Dataset entries:
*** Begin section ***
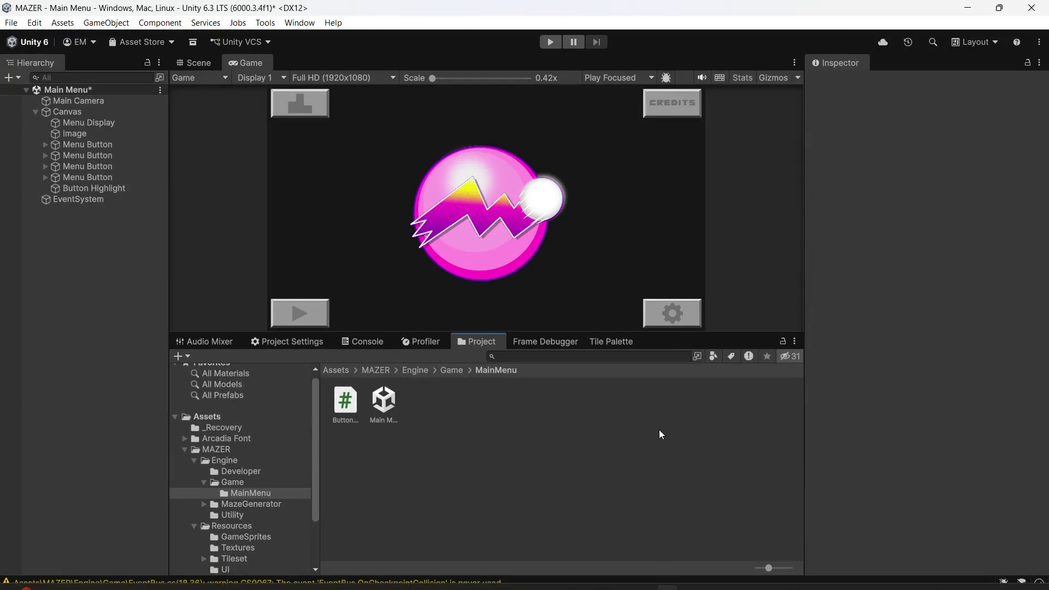
{"action": "left_click", "coordinate": [547, 44]}
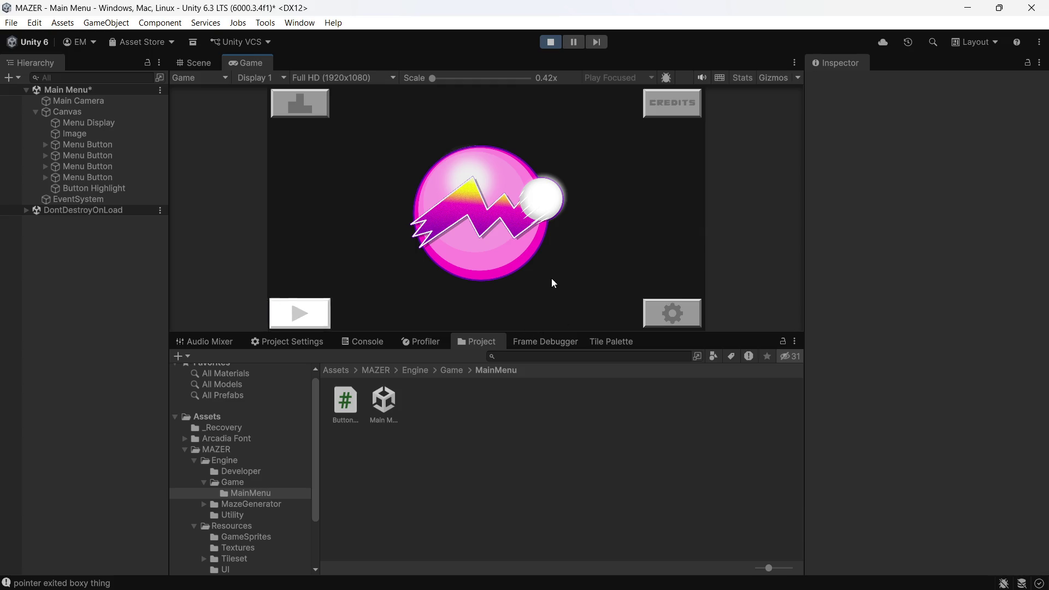
{"action": "key", "text": "Up"}
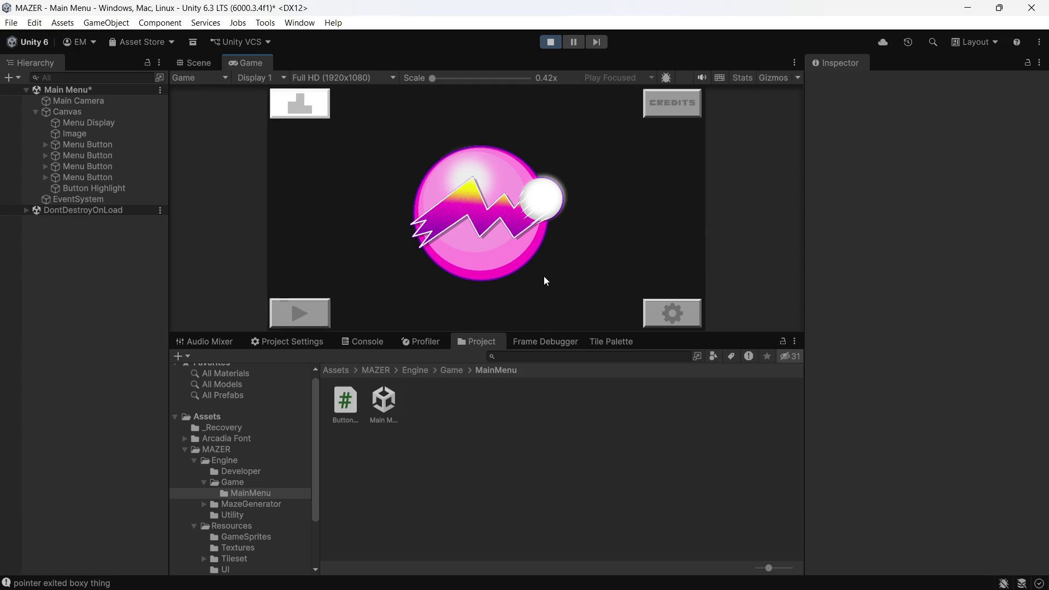
{"action": "key", "text": "Down"}
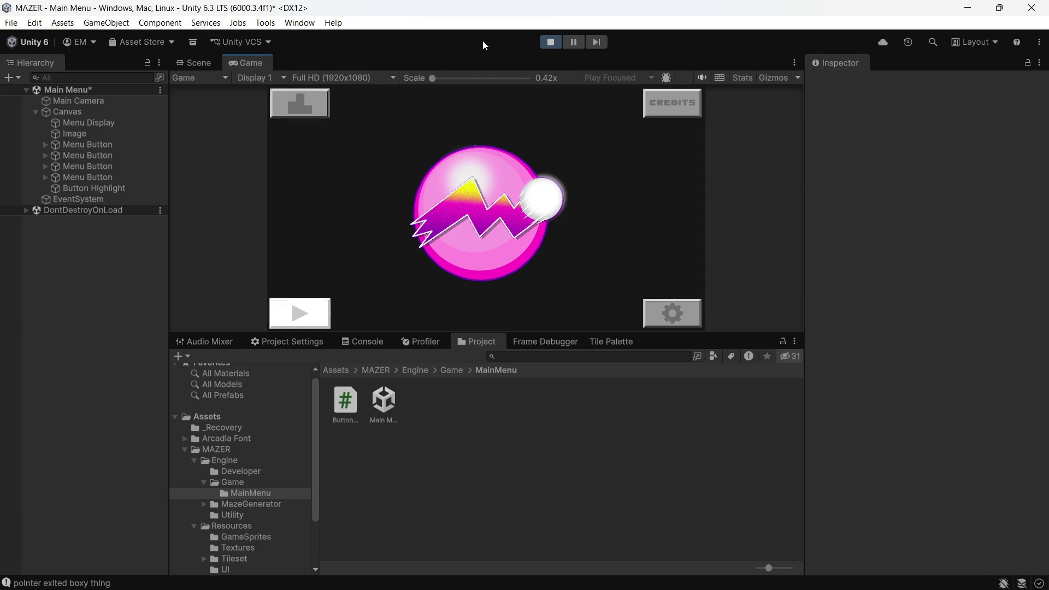
Step: Stop play mode, select all four Menu Button objects and edit their shared animation Speed
{"action": "left_click", "coordinate": [551, 42]}
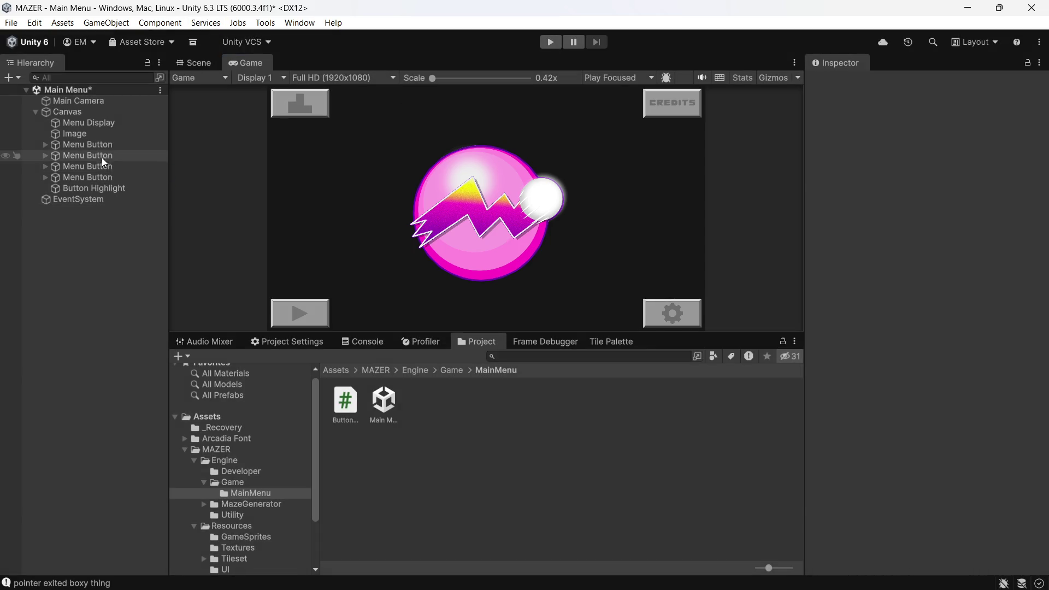
{"action": "left_click", "coordinate": [120, 143]}
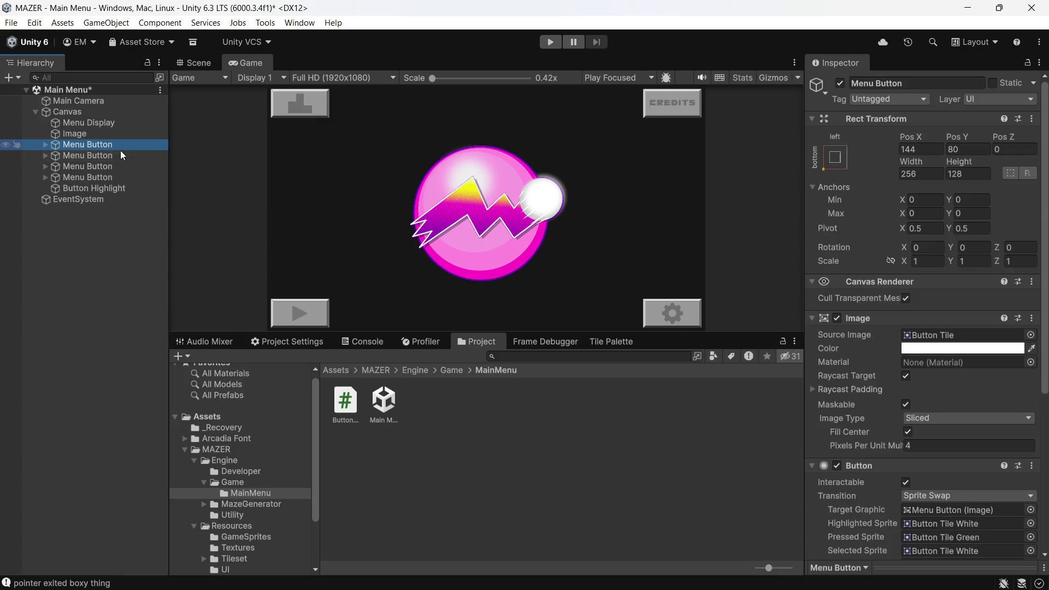
{"action": "left_click", "coordinate": [94, 178], "text": "shift"}
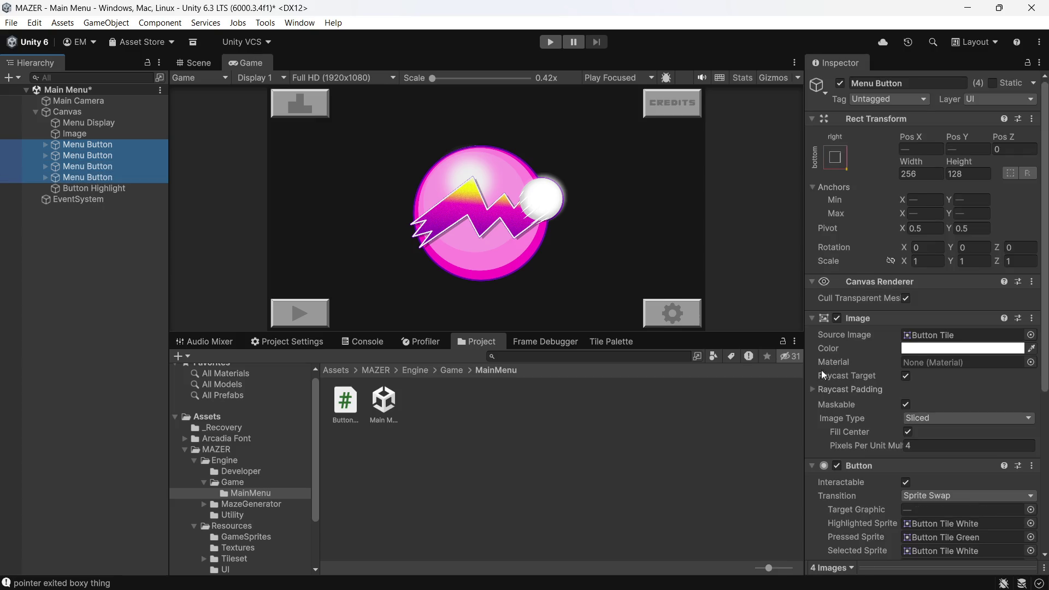
{"action": "scroll", "coordinate": [896, 394], "scroll_direction": "down", "scroll_amount": 6}
{"action": "left_click", "coordinate": [916, 472]}
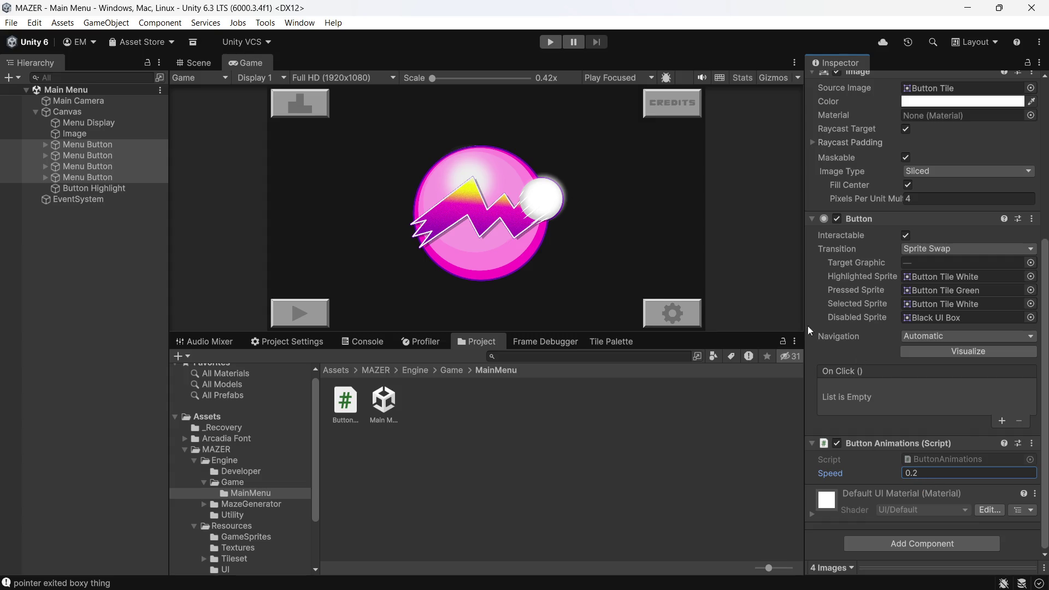
Step: Play-test the main menu with the new speed, then stop it
{"action": "left_click", "coordinate": [548, 47]}
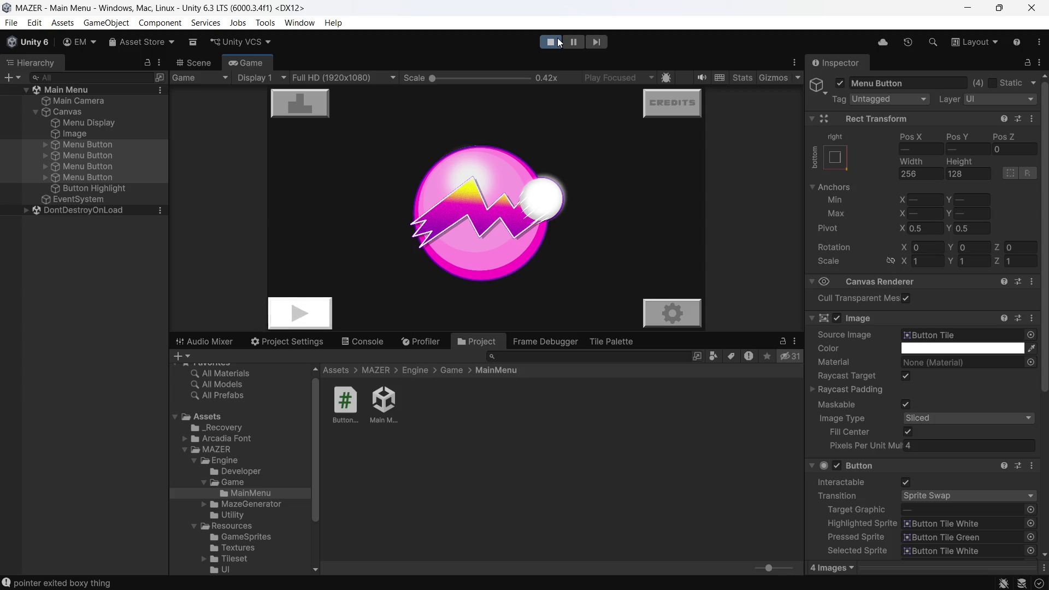
{"action": "left_click", "coordinate": [560, 43]}
{"action": "mouse_move", "coordinate": [637, 588]}
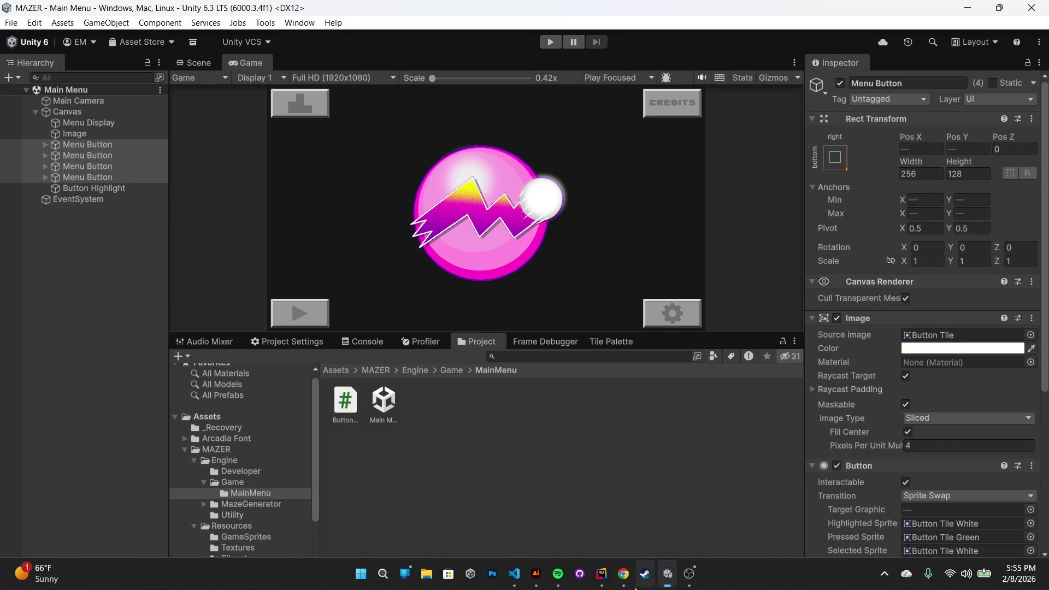
Step: Change _scaleCap from 1.1f to 1.05f in ButtonAnimations.cs, save, and rebuild the solution
{"action": "left_click", "coordinate": [602, 574]}
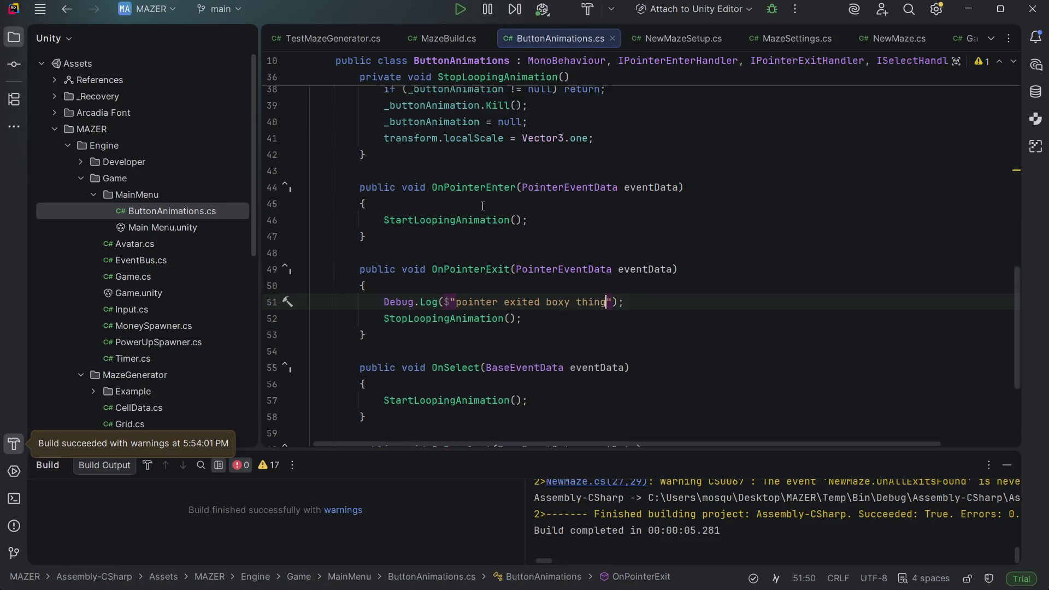
{"action": "scroll", "coordinate": [482, 206], "scroll_direction": "up", "scroll_amount": 6}
{"action": "scroll", "coordinate": [665, 234], "scroll_direction": "up", "scroll_amount": 5}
*** End section ***
• [WHAT IS REQUIRED]
A line qualifies when it holds the word "scroll"; report all qualifying lines from the records above.

• [EXPECTED ANSWER]
{"action": "scroll", "coordinate": [896, 394], "scroll_direction": "down", "scroll_amount": 6}
{"action": "scroll", "coordinate": [482, 206], "scroll_direction": "up", "scroll_amount": 6}
{"action": "scroll", "coordinate": [665, 234], "scroll_direction": "up", "scroll_amount": 5}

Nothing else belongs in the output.